The Land of Painted Caves - Jean M. Auel [133]
Out of the darkness, the chaos of time,
The whirlwind gave birth to the Mother sublime.
She woke to Herself knowing life had great worth,
The dark empty void grieved the Great Mother Earth.
The Mother was lonely. She was the only.
From the dust of Her birth She created the other,
A pale shining friend, a companion, a brother.
They grew up together, learned to love and to care,
And when She was ready, they decided to pair.
Around Her he’d hover. Her pale shining lover.
Her full, rich voice seemed to fill the entire space and depth of the great cave. Ayla was so moved, she not only felt shivers, she felt her throat constricting and tears forming.
The dark empty void and the vast barren Earth,
With anticipation, awaited the birth.
Life drank from Her blood, it breathed from Her bones.
It split Her skin open and sundered Her stones.
The Mother was giving. Another was living.
Her gushing birth waters filled rivers and seas,
And flooded the land, giving rise to the trees.
From each precious drop new grass and leaves grew,
And lush verdant plants made all the Earth new.
Her waters were flowing. New green was growing.
In violent labor spewing fire and strife,
She struggled in pain to give birth to new life.
Her dried clotted blood turned to red-ochered soil,
But the radiant child made it all worth the toil.
The Mother’s great joy. A bright shining boy.
Mountains rose up spouting flames from their crests,
She nurtured Her son from Her mountainous breasts.
He suckled so hard, the sparks flew so high,
The Mother’s hot milk laid a path through the sky.
His life had begun. She nourished Her son.
He laughed and he played, and he grew big and bright.
He lit up the darkness, the Mother’s delight.
She lavished Her love, he grew bright and strong,
But soon he matured, not a child for long.
Her son was near grown. His mind was his own.
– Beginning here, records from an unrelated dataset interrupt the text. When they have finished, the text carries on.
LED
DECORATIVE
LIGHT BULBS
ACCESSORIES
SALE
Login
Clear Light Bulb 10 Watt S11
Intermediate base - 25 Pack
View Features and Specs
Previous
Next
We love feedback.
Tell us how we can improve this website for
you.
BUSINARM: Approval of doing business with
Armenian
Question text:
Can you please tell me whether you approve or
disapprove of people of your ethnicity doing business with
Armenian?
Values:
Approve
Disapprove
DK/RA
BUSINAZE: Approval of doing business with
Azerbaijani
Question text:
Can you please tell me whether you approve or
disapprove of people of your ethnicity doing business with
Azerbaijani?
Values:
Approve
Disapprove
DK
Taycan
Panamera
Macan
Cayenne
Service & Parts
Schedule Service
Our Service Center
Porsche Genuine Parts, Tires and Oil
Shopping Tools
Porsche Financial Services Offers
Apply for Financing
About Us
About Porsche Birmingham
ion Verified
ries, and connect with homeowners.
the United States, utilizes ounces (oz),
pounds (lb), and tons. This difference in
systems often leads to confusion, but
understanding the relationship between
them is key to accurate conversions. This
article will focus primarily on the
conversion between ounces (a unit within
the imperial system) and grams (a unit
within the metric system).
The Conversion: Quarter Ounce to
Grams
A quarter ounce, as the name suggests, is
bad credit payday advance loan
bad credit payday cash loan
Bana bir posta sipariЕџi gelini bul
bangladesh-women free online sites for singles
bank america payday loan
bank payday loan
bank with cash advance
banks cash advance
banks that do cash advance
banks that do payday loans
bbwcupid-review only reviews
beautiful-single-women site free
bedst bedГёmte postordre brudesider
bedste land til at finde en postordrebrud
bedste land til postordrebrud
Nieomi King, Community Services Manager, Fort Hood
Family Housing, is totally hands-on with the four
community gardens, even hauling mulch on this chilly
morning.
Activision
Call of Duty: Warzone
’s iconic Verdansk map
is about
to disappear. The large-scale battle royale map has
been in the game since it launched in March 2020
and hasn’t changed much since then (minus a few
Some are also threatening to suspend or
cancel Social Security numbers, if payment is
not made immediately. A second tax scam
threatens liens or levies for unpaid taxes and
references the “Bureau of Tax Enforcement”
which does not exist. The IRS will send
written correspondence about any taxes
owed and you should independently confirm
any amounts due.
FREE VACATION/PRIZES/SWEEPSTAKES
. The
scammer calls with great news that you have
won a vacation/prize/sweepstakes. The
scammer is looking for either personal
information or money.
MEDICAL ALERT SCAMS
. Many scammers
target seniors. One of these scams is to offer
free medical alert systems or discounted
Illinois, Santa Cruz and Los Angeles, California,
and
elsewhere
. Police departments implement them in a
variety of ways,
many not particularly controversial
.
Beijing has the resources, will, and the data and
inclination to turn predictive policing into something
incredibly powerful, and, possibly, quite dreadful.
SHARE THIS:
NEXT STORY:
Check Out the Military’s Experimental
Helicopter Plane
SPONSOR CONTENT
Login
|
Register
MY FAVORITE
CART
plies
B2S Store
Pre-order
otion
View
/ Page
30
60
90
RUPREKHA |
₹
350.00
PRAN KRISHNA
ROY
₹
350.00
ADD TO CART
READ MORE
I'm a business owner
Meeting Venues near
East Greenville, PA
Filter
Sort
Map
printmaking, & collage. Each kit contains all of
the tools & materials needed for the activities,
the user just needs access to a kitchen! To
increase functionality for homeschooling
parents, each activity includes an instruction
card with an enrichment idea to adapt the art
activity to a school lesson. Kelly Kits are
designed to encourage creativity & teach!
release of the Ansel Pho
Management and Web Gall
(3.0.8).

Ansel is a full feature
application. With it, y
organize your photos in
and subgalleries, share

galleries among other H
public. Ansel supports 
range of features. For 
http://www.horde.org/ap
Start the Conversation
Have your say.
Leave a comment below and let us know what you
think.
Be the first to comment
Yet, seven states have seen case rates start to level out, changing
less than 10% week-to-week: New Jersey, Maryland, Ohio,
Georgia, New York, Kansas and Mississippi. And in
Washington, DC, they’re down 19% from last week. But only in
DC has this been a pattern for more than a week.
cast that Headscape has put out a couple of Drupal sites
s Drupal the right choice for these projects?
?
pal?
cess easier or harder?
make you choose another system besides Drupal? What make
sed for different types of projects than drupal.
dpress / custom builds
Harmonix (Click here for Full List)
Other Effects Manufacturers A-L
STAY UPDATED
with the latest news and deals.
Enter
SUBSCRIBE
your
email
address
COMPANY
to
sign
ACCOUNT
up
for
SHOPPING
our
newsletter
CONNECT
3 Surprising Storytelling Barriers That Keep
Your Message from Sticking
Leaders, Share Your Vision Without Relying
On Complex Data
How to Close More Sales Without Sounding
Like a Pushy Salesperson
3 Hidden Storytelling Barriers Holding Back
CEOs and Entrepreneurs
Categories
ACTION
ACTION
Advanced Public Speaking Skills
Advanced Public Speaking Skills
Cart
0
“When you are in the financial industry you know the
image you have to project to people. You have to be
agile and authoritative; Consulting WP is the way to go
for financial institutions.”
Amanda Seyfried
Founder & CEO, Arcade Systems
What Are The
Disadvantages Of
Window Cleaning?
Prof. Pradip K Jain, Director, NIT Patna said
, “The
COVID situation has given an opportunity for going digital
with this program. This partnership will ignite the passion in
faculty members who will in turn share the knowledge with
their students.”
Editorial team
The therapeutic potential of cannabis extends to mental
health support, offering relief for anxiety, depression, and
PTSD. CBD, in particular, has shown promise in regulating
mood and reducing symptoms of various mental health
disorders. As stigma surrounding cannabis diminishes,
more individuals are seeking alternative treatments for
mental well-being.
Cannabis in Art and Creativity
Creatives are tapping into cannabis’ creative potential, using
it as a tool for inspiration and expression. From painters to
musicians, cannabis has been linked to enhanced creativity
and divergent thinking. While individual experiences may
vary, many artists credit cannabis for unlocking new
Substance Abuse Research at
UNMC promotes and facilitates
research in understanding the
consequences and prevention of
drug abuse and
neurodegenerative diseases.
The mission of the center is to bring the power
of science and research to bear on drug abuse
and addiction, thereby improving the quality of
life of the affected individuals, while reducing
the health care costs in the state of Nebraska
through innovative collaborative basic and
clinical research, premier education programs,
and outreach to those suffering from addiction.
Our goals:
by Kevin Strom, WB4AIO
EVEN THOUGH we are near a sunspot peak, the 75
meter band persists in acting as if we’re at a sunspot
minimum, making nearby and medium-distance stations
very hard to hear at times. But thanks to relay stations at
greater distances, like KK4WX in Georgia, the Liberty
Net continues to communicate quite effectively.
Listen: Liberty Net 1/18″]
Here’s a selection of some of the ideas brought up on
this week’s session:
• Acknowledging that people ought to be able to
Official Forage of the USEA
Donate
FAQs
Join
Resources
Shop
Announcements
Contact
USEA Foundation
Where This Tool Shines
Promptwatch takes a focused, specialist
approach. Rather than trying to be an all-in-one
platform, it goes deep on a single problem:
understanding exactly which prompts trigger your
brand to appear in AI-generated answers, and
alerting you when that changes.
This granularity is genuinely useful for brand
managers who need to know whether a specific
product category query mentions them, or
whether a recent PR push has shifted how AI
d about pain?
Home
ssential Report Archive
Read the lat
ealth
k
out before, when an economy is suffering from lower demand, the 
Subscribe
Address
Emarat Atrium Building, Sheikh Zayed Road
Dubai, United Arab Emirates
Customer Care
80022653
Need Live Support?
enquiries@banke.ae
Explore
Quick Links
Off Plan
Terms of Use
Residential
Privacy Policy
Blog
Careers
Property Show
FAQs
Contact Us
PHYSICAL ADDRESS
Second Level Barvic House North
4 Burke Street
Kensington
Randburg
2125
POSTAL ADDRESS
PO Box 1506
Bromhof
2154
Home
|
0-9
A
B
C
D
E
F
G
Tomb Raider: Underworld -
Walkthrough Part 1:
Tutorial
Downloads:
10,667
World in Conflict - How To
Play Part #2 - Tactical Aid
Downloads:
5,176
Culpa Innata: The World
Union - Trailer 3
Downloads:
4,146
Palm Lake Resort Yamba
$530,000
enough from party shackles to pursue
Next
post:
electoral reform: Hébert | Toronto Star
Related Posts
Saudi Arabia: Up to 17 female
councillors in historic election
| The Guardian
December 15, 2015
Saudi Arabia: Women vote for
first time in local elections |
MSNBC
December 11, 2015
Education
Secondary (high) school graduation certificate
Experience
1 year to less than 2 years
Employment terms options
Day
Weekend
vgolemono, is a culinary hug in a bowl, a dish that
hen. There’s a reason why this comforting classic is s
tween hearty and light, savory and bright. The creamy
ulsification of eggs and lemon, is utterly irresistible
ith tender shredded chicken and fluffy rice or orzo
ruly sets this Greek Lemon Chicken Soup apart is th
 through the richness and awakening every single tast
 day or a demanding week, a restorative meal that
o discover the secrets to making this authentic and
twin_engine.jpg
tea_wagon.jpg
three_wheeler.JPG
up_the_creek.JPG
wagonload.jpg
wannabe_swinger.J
The deep cave seemed to be singing back to the One Who Was First, the rounded shapes and sharp angles of the stone causing slight delays and altering tones so that the sound coming back to their ears was a fugue of strangely beautiful harmony.
For all that her full-bodied voice filled the space with sound, there was something comforting about it to Ayla. She didn’t hear every word, every sound—some verses just made her think more deeply about the meaning—but she had the feeling that if she were ever lost, she could hear that voice from almost anywhere. She watched Jonayla, who seemed to be listening hard too. Jondalar and Wolf both seemed to be as enraptured by the sound as she was. As the singing continued, Ayla was lulled into feeling the story but not really hearing every word, until Zelandoni came to the verse that Ayla loved best.
The Great Mother lived with the pain in Her heart,
That She and Her son were forever apart.
She ached for the child that had been denied,
So She quickened once more from the life force inside.
She was not reconciled. To the loss of Her child.
Ayla always cried at this part. She knew what it was like to lose a son and felt as one with the Great Mother. Like Doni, she also had a son who still lived, but from whom she would be forever apart. She hugged Jonayla to her. She was grateful for her new child, but she would always miss her first one.
With a thunderous roar Her stones split asunder,
And from the great cave that opened deep under,
She birthed once again from Her cavernous room,
And brought forth the Children of Earth from Her womb.
From the Mother forlorn, more children were born.
Each child was different, some were large and some small,
Some could walk and some fly, some could swim and some crawl.